The news, then, should be of little surprise and work by regulators should be well implemented with regard to updated software, patches and known vulnerabilities. In an August 31, 2016 article in BankInfoSecurity, the details of “ripper” malware were documented in the theft from 21 ATMs in Thailand. That article went on to detail the relationship between the earlier incident in Taiwan and the similarity in malware involving the Thailand attack. Europol launched an investigation and made arrests of some culprits, but given the complexity of the crime, there’s little doubt others escaped capture.
The good news is that there are still steps that can be taken to provide some protection against similar attacks.
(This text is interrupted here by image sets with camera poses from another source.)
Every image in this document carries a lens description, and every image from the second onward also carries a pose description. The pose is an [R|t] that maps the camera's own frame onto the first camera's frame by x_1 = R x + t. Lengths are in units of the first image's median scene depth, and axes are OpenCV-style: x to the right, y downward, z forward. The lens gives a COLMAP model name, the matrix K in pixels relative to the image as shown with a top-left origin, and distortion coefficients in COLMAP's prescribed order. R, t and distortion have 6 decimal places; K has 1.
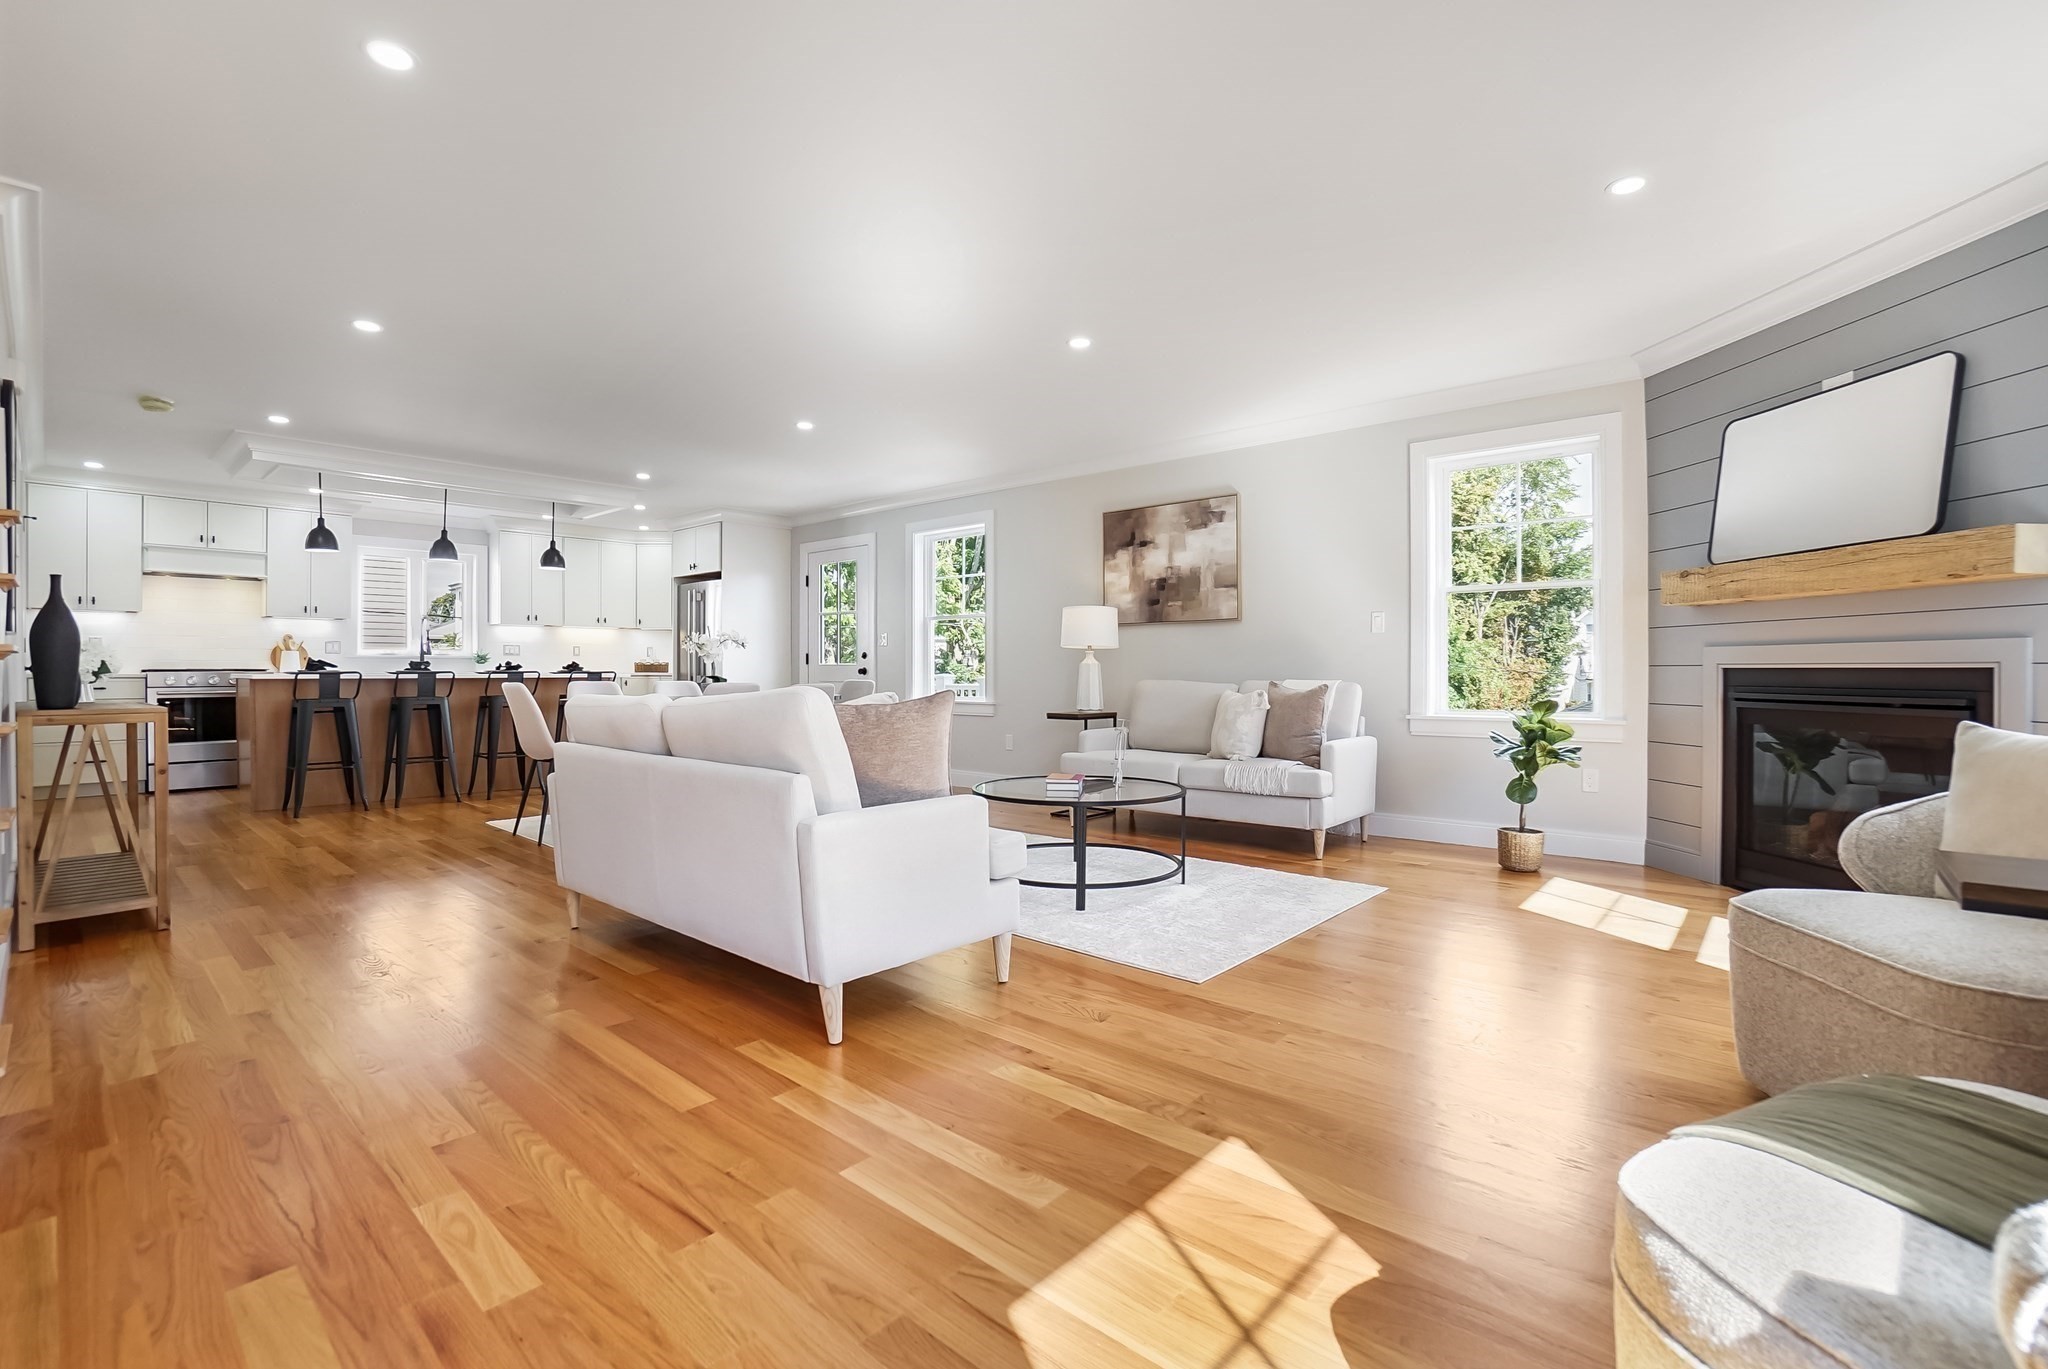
lens RADIAL K [[931.0, 0, 1011.9], [0, 931.0, 678.0], [0, 0, 1]] dist [-0.013605, 0.002151]
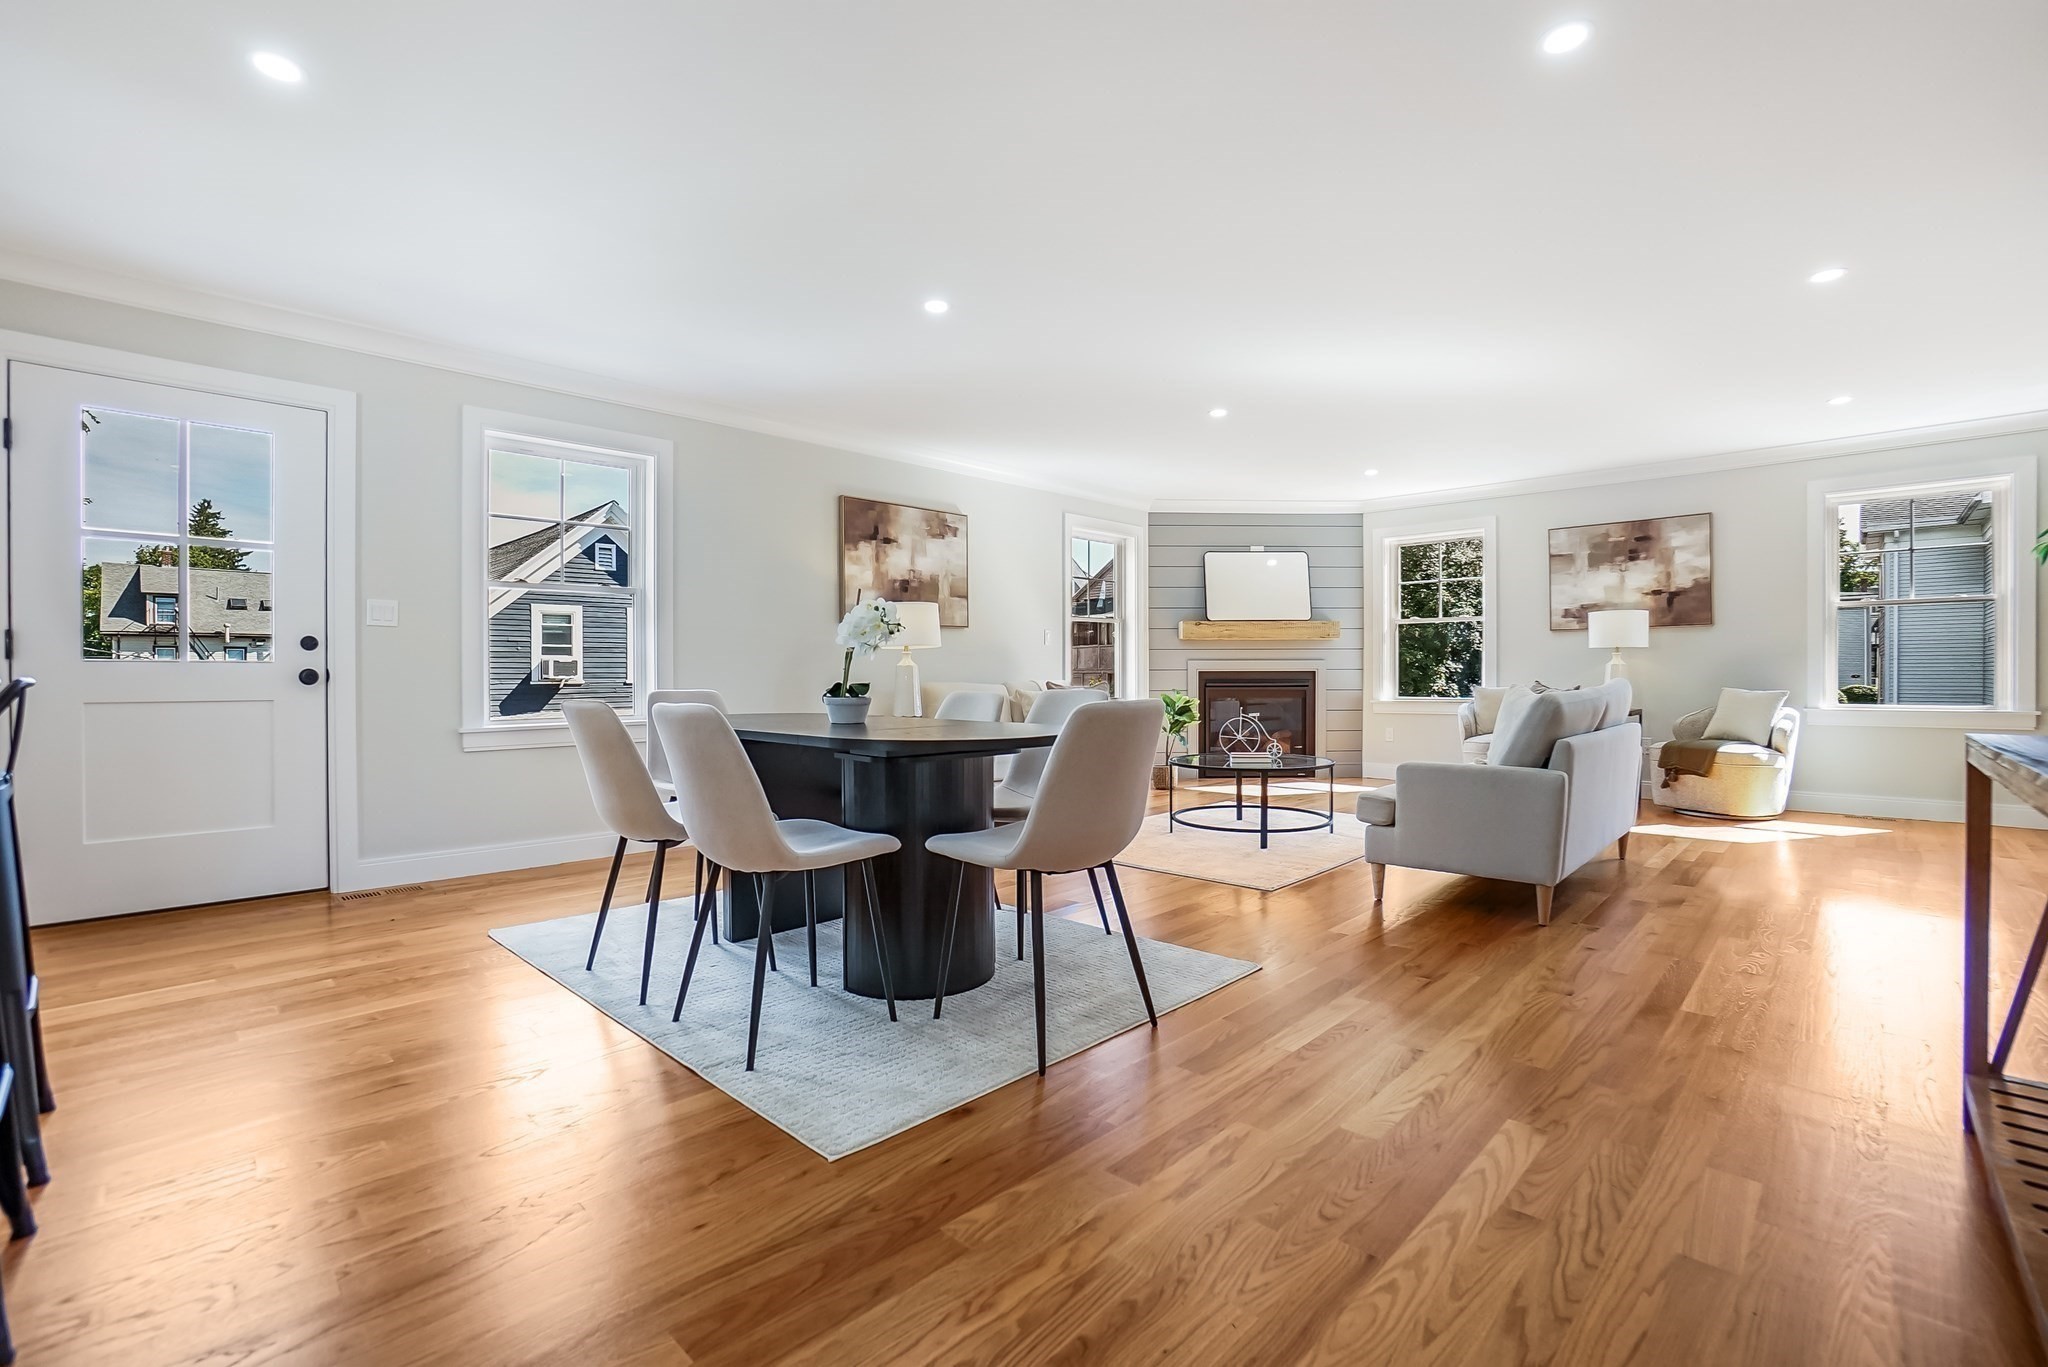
lens RADIAL K [[897.8, 0, 1006.2], [0, 897.8, 681.2], [0, 0, 1]] dist [-0.036328, 0.005659]
pose [[0.032021, -0.011998, 0.999415, -0.763481], [0.010198, 0.999880, 0.011677, -0.008214], [-0.999435, 0.009819, 0.032140, 0.826407]]
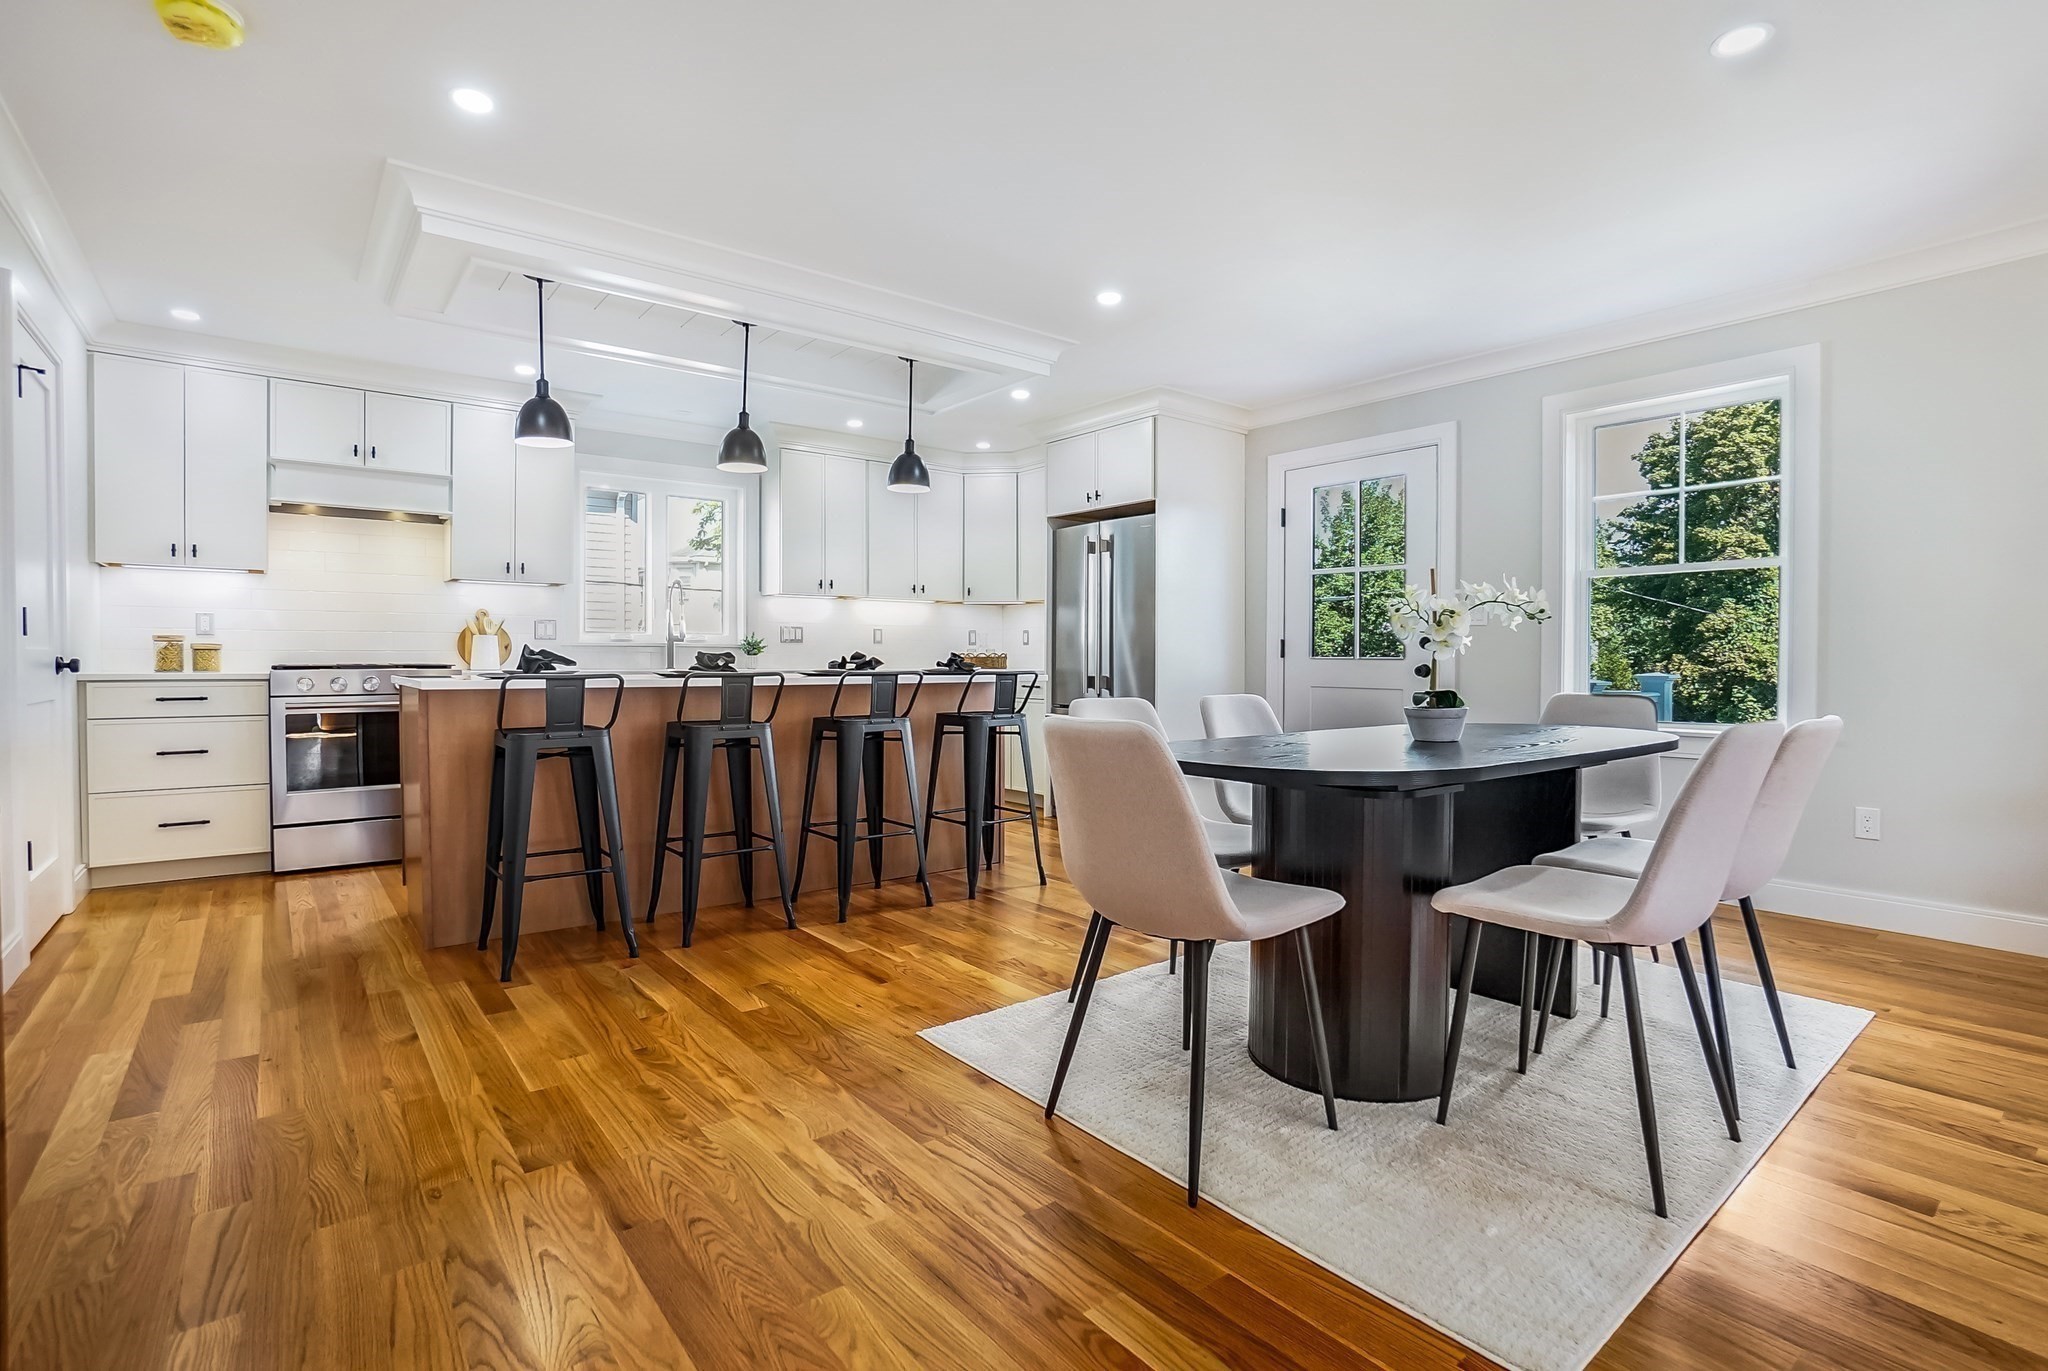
lens RADIAL K [[948.7, 0, 1009.3], [0, 948.7, 677.3], [0, 0, 1]] dist [-0.029991, 0.001249]
pose [[0.989028, 0.003669, -0.147681, -0.417327], [-0.002170, 0.999944, 0.010310, -0.010456], [0.147711, -0.009877, 0.988981, 0.524037]]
Diebold provided a bulletin regarding protections, updated on January 25, 2018. This advisory recommends limiting physical access to an ATM, implemented protection mechanisms for cash modules including updated firmware, and additional security measures that include monitoring, encryption of hard-disks, investigation of suspicious activities and ensuring the operating system, software stack and configurations are all up-to-date. The good news is that experts advise the stand-alone ATMs are most vulnerable, meaning non-branch or front-load ATMs are more exposed than those traditionally used and installed by financial institutions. The exposure nevertheless is real.
The bad news is that this theft or scheme won’t be the last, and represents a large exposure in a larger world of potential exploits. From breaches to skimmers, hackers will always look for a way to game the system. As technology drives progress towards less friction and better customer experiences, that will expose unintended weaknesses that fraudsters will try to manipulate. As this scheme illustrates, intentional controls and procedures are needed to ensure proper software update, that access is controlled, and that systems have a clearly defined lifecycle within organizational strategic plans.